**EXERCISE GOAL:** Reproduce every line of the listing below word for word, omitting the pictures.

Dataset entries:
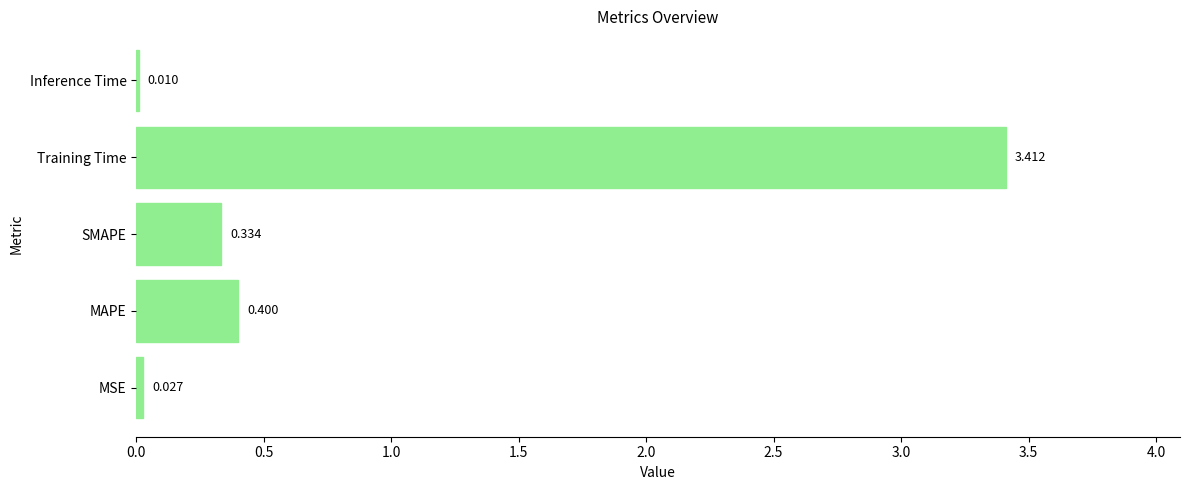

At which label is the value closest to 1?

MAPE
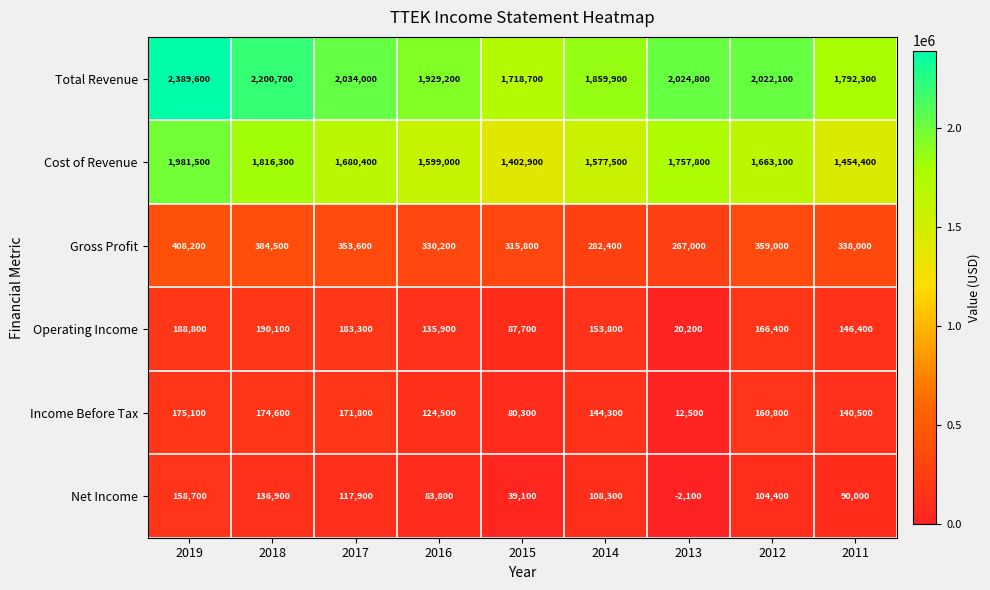

What is the sum of the Operating Income values at 2013 and 2015?

107900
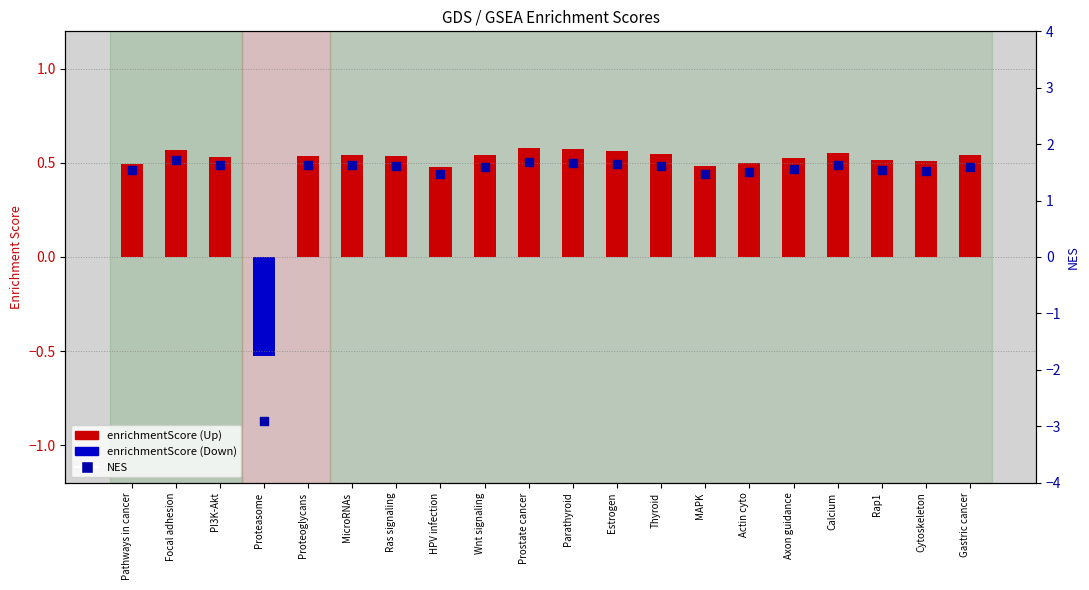

Between Wnt signaling and MicroRNAs, which is larger?

MicroRNAs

**SOLVED PROBLEM:**
At which label is the value closest to 1?

MAPE

What is the sum of the Operating Income values at 2013 and 2015?

107900

Between Wnt signaling and MicroRNAs, which is larger?

MicroRNAs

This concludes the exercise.